Meryt saw the look pass between us and leaped into the silence like a shrewd fishwife. “This is Den-ner, tradesman, a widow and the finest midwife
in Thebes. We come to the market in search of a simple basket to hold payment from her grateful mothers.”
“But a basket will not do for a master,” said Benia, turning to bargain with Meryt. “Let me see what you brought to trade, Mother, for I have been sitting here all day without luck.”
Meryt unpacked our collection of trinkets: a carved slate for mixing malachite into green eye shadow, a large carnelian scarab too red for my stomach, and a beautiful beaded head covering, the gift of a pretty young concubine who gave birth to a fine little boy she handed directly to her mistress, without even looking at the baby. (Meryt and I saw many strange things in the birthing rooms of Thebes.)

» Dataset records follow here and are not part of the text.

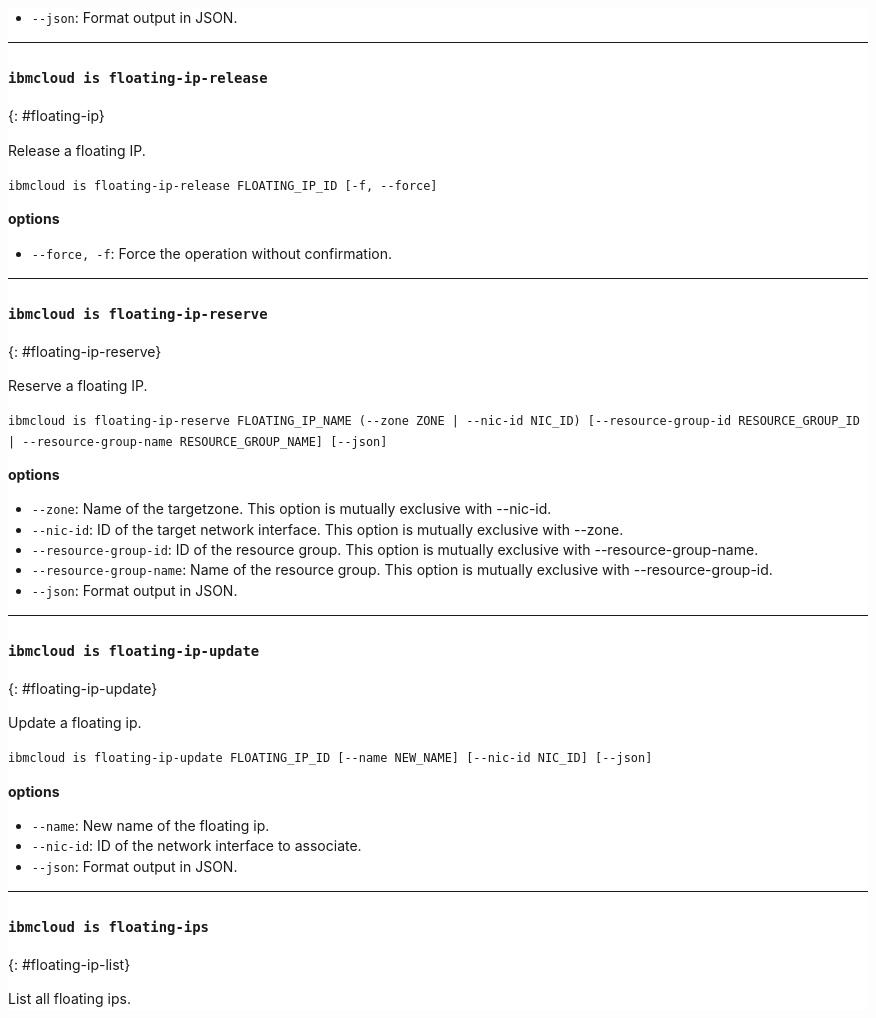 - `--json`: Format output in JSON.

---

### `ibmcloud is floating-ip-release`
{: #floating-ip}

Release a floating IP.

`ibmcloud is floating-ip-release FLOATING_IP_ID [-f, --force]`

**options**

- `--force, -f`: Force the operation without confirmation.

---

### `ibmcloud is floating-ip-reserve`
{: #floating-ip-reserve}

Reserve a floating IP.

`ibmcloud is floating-ip-reserve FLOATING_IP_NAME (--zone ZONE | --nic-id NIC_ID) [--resource-group-id RESOURCE_GROUP_ID | --resource-group-name RESOURCE_GROUP_NAME] [--json]`

**options**

- `--zone`: Name of the targetzone. This option is mutually exclusive with --nic-id.
- `--nic-id`: ID of the target network interface. This option is mutually exclusive with --zone.
- `--resource-group-id`: ID of the resource group. This option is mutually exclusive with --resource-group-name.
- `--resource-group-name`: Name of the resource group. This option is mutually exclusive with --resource-group-id.
- `--json`: Format output in JSON.

---

### `ibmcloud is floating-ip-update`
{: #floating-ip-update}

Update a floating ip.

`ibmcloud is floating-ip-update FLOATING_IP_ID [--name NEW_NAME] [--nic-id NIC_ID] [--json]`

**options**

- `--name`: New name of the floating ip.
- `--nic-id`: ID of the network interface to associate.
- `--json`: Format output in JSON.

---

### `ibmcloud is floating-ips`
{: #floating-ip-list}

List all floating ips.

Bema feigned interest in the scarab. “For your wife?” Meryt asked, without pretense at subtlety.
“No wife,” Benia replied, simply. “I live in my sister’s house and have these many years, but her husband is impatient of my place at his table. Soon I will be leaving the city to live among the workmen in the Valley of the Kings,” he said slowly, speaking again to me.
At this, Meryt grew excited on her own behalf and told him all about her sons, who were bakers employed for the workmen there. “When I go, I will seek them out,” Benia promised, and added, “I will be given my own house there, as befits a master craftsman. Four rooms for myself only,” he said, as though he could hear his own voice echoing through the empty chambers already.
“What a waste, carpenter,” Meryt replied.
As the two of them exchanged these confidences for my benefit, my fingers followed the edges of the pond that Benia had fashioned on the box cover. Before I could draw away, he covered my hand with his own.
I was afraid to look into his face. Perhaps he was leering. Perhaps he thought by making this absurd transaction—trading a pretty bauble for a masterwork—I then would owe him the use of my body. But when Meryt jabbed me in the ribs to answer, I saw only kindness on the carpenter’s face.
“Bring the box to the garden door at the house of Nakht-re, scribe to the priests of Amun-Re,” Meryt said. “Bring it tomorrow.” She handed over the scarab.
“Tomorrow in the morning,” he said. And we left.
“Now that was a good transaction, girl,” said Meryt. “And that scarab was a lucky piece to buy you a treasure box and a husband, too.”
I shook my head at my friend and smiled as though she were babbling, but I did not say no. I said nothing at all. I was embarrassed and thrilled. I felt an unfamiliar tightness between my legs and my cheeks were flushed.
And yet, I did not fully understand my own heart, for this was nothing like what I felt when I first saw Shalem. No hot wind blew through Benia and into me. This feeling was much cooler and calmer. Even so, my heart beat faster and I knew my eyes were brighter than they had been earlier in the day.
Benia and I had exchanged a few words and brushed against each other’s fingers. And yet, I felt connected to this stranger. I had no doubt that he felt the same.
All the way home, my step beat out the rhythm of my wonder—“How can this be? How can this be?”